**Problem statement**
From the listing below, pick out and copy every line that contains the word "values". Only matches with the same uppercase and lowercase letters count.
[[ Source material open ]]
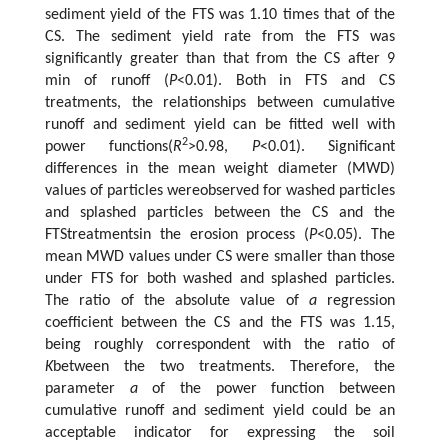
sediment yield of the FTS was 1.10 times that of the
CS. The sediment yield rate from the FTS was
significantly greater than that from the CS after 9
min of runoff (
P
<0.01). Both in FTS and CS
treatments, the relationships between cumulative
runoff and sediment yield can be fitted well with
2
power functions(
R
>0.98,
P
<0.01). Significant
differences in the mean weight diameter (MWD)
values of particles wereobserved for washed particles
and splashed particles between the CS and the
FTStreatmentsin the erosion process (
P
<0.05). The
mean MWD values under CS were smaller than those
under FTS for both washed and splashed particles.
The ratio of the absolute value of
a
regression
coefficient between the CS and the FTS was 1.15,
being roughly correspondent with the ratio of
K
between the two treatments. Therefore, the
parameter
a
of the power function between
cumulative runoff and sediment yield could be an
acceptable indicator for expressing the soil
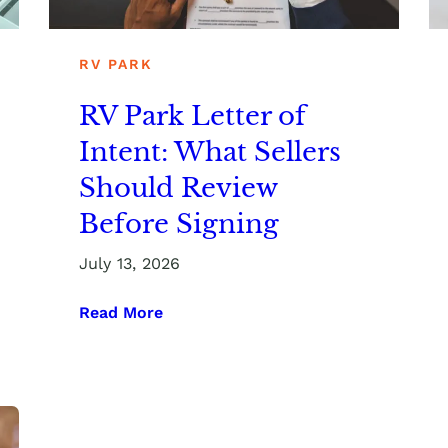
RV PARK
RV Park Letter of
Intent: What Sellers
Should Review
Before Signing
July 13, 2026
Read More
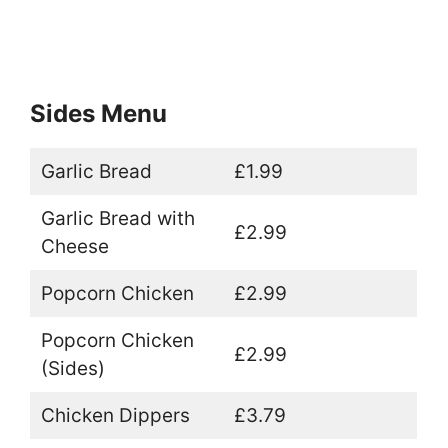
Sides Menu
Garlic Bread
£1.99
Garlic Bread with
£2.99
Cheese
Popcorn Chicken
£2.99
Popcorn Chicken
£2.99
(Sides)
Chicken Dippers
£3.79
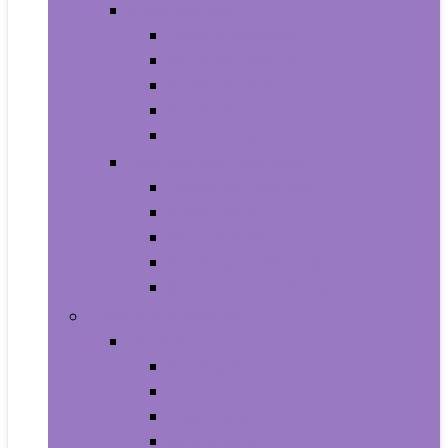
Video Games
Legacy Systems
Nintendo Switch
PlayStation 4
PlayStation 5
Xbox Series X and S
Learning and Education
Detective and Spy
Flash Cards
Marble Runs
Reading and Writing
Science Kits and Toys
Tools & Automotive
Hardware
Flashlights
Door Hardware and Locks
Fasteners
Grommets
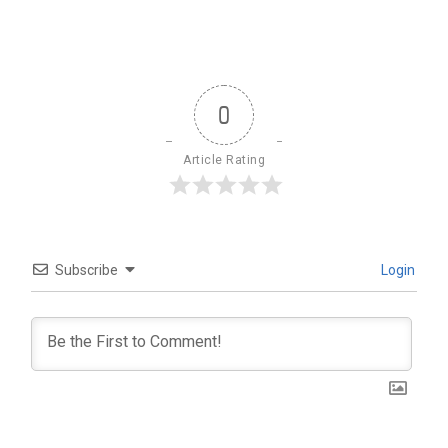
0
Article Rating
Subscribe
Login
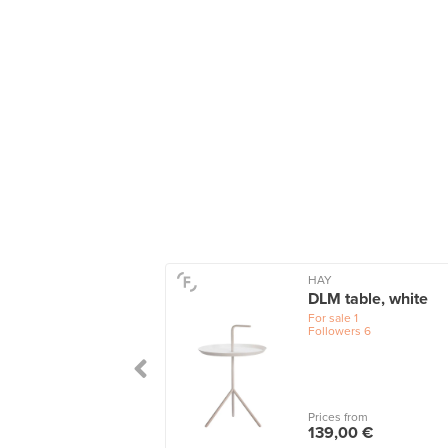
HAY
DLM table, white
For sale
1
Followers
6
Prices from
139,00 €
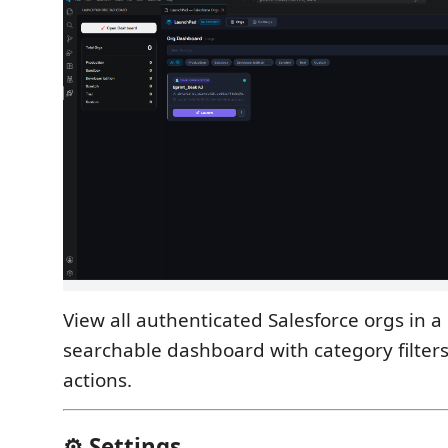
View all authenticated Salesforce orgs in 
searchable dashboard with category filter
actions.
⚙️ Settings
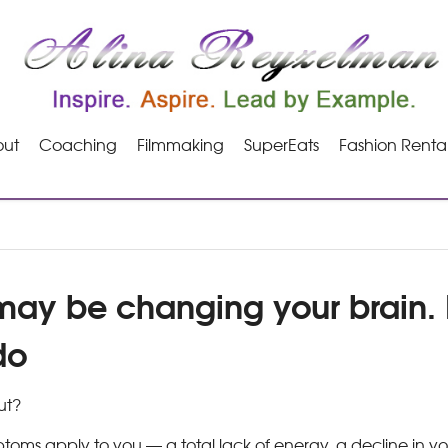
ut
Coaching
Filmmaking
SuperEats
Fashion Renta
may be changing your brain. 
do
ut?
ptoms apply to you — a total lack of energy, a decline in yo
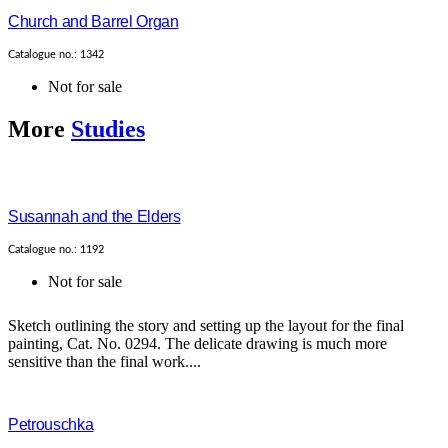
Church and Barrel Organ
Catalogue no.: 1342
Not for sale
More
Studies
Susannah and the Elders
Catalogue no.: 1192
Not for sale
Sketch outlining the story and setting up the layout for the final
painting, Cat. No. 0294. The delicate drawing is much more
sensitive than the final work....
Petrouschka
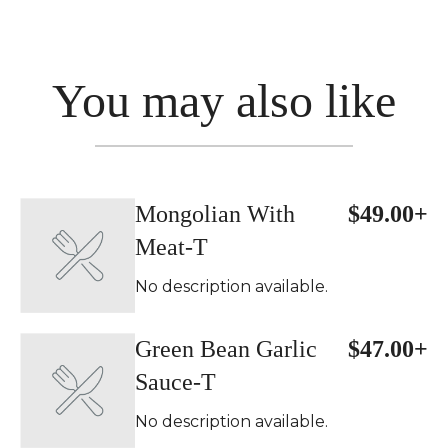
You may also like
Mongolian With
$49.00+
Meat-T
No description available.
Green Bean Garlic
$47.00+
Sauce-T
No description available.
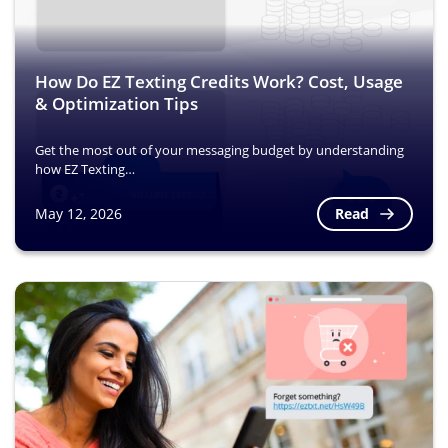
How Do EZ Texting Credits Work? Cost, Usage
& Optimization Tips
Get the most out of your messaging budget by understanding
how EZ Texting…
Read
May 12, 2026
Image
Image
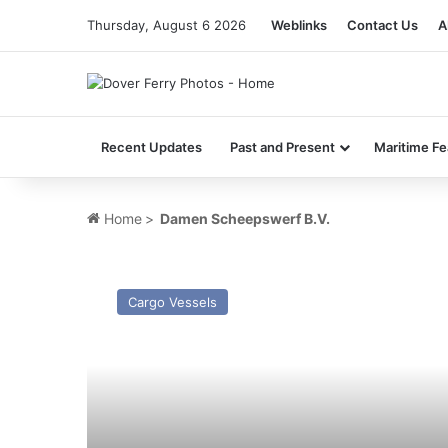
Thursday, August 6 2026
Weblinks
Contact Us
A
Recent Updates
Past and Present
Maritime Fe
Home
>
Damen Scheepswerf B.V.
MV
Baltic
Cargo Vessels
Steel
–
Past
and
Present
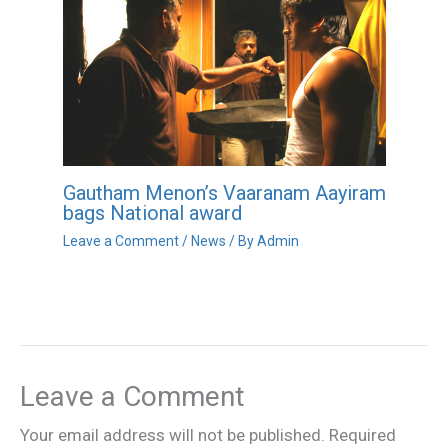
Gautham Menon’s Vaaranam Aayiram
bags National award
Leave a Comment
/
News
/ By
Admin
Leave a Comment
Your email address will not be published.
Required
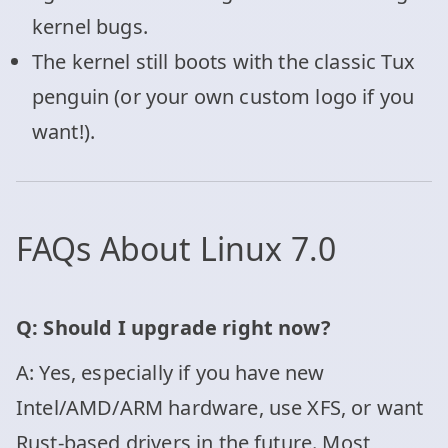
kernel bugs.
The kernel still boots with the classic Tux
penguin (or your own custom logo if you
want!).
FAQs About Linux 7.0
Q: Should I upgrade right now?
A: Yes, especially if you have new
Intel/AMD/ARM hardware, use XFS, or want
Rust-based drivers in the future. Most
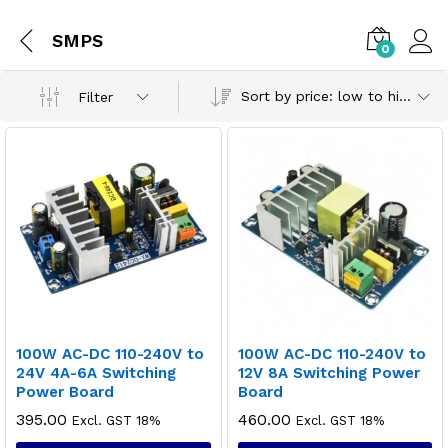
SMPS
0
Sort by price: low to high
Filter
100W AC-DC 110-240V to
100W AC-DC 110-240V to
24V 4A-6A Switching
12V 8A Switching Power
Power Board
Board
395.00
460.00
Excl. GST 18%
Excl. GST 18%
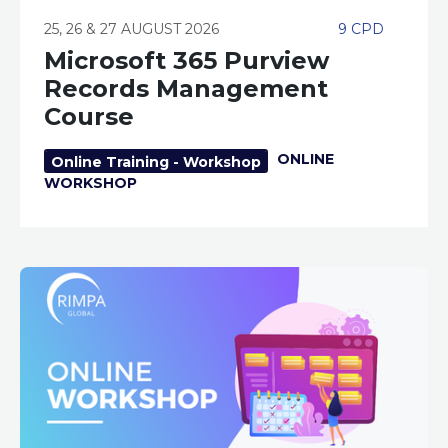
25, 26 & 27 AUGUST 2026
9 CPD
Microsoft 365 Purview
Records Management
Course
ONLINE
Online Training - Workshop
WORKSHOP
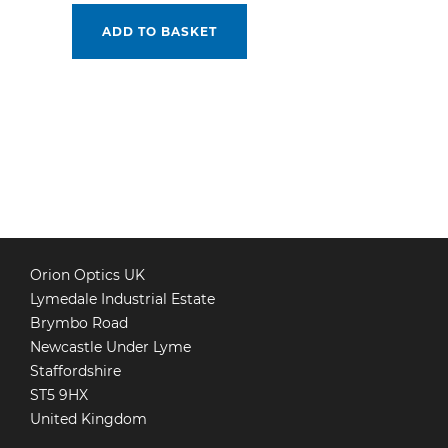
ADD TO BASKET
POSTS
PAGINATION
Orion Optics UK
Lymedale Industrial Estate
Brymbo Road
Newcastle Under Lyme
Staffordshire
ST5 9HX
United Kingdom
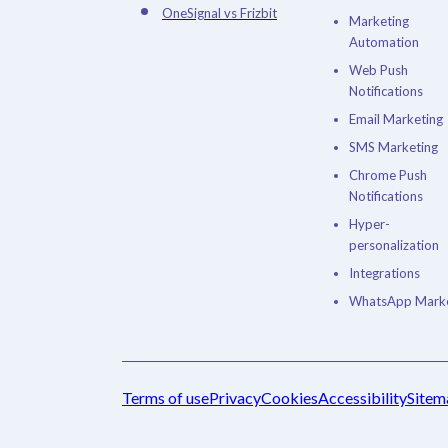
OneSignal vs Frizbit
Marketing
Automation
Web Push
Notifications
Email Marketing
SMS Marketing
Chrome Push
Notifications
Hyper-
personalization
Integrations
WhatsApp Marke
Terms of use
Privacy
Cookies
Accessibility
Sitem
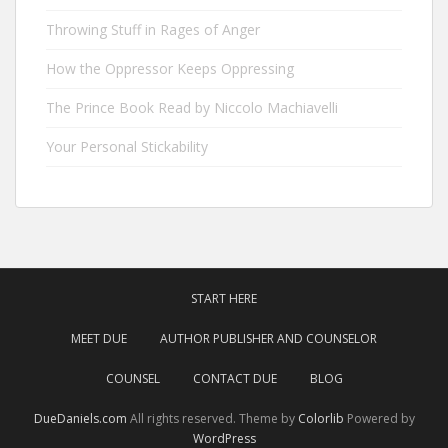
Throwing Stuff in Rages of Anger
How the Oppressor Keeps Oppressing
The Prince Book Read by Niccolo Machiavelli
Your Personal Stickability
START HERE
MEET DUE
AUTHOR PUBLISHER AND COUNSELOR
COUNSEL
CONTACT DUE
BLOG
DueDaniels.com
All rights reserved. Theme by
Colorlib
Powered by
WordPress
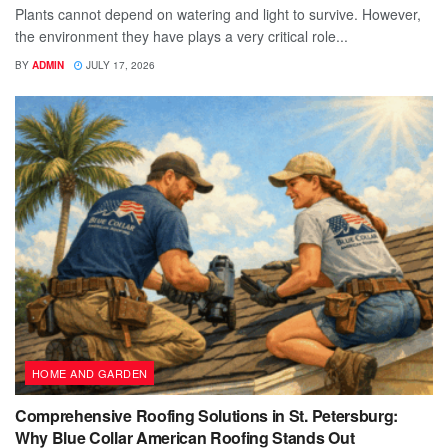
Plants cannot depend on watering and light to survive. However,
the environment they have plays a very critical role...
BY
ADMIN
JULY 17, 2026
HOME AND GARDEN
Comprehensive Roofing Solutions in St. Petersburg:
Why Blue Collar American Roofing Stands Out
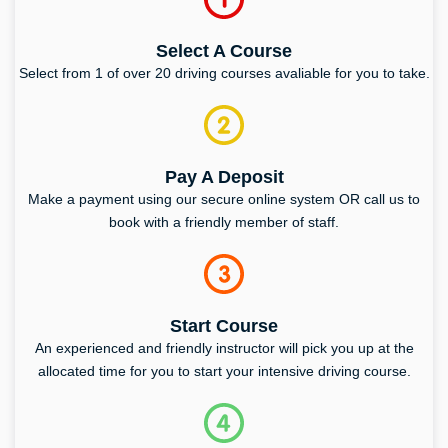
Select A Course
Select from 1 of over 20 driving courses avaliable for you to take.
Pay A Deposit
Make a payment using our secure online system OR call us to
book with a friendly member of staff.
Start Course
An experienced and friendly instructor will pick you up at the
allocated time for you to start your intensive driving course.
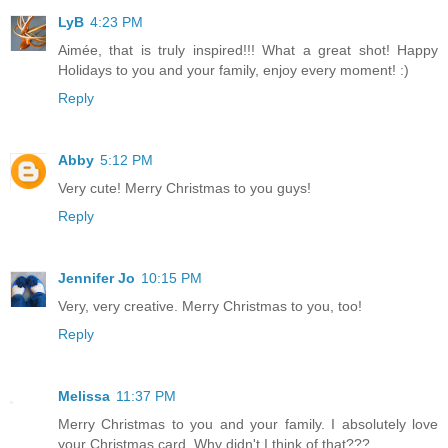
LyB
4:23 PM
Aimée, that is truly inspired!!! What a great shot! Happy
Holidays to you and your family, enjoy every moment! :)
Reply
Abby
5:12 PM
Very cute! Merry Christmas to you guys!
Reply
Jennifer Jo
10:15 PM
Very, very creative. Merry Christmas to you, too!
Reply
Melissa
11:37 PM
Merry Christmas to you and your family. I absolutely love
your Christmas card. Why didn't I think of that???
[[ Source material closed ]]
**Completed task**
values of particles wereobserved for washed particles
mean MWD values under CS were smaller than those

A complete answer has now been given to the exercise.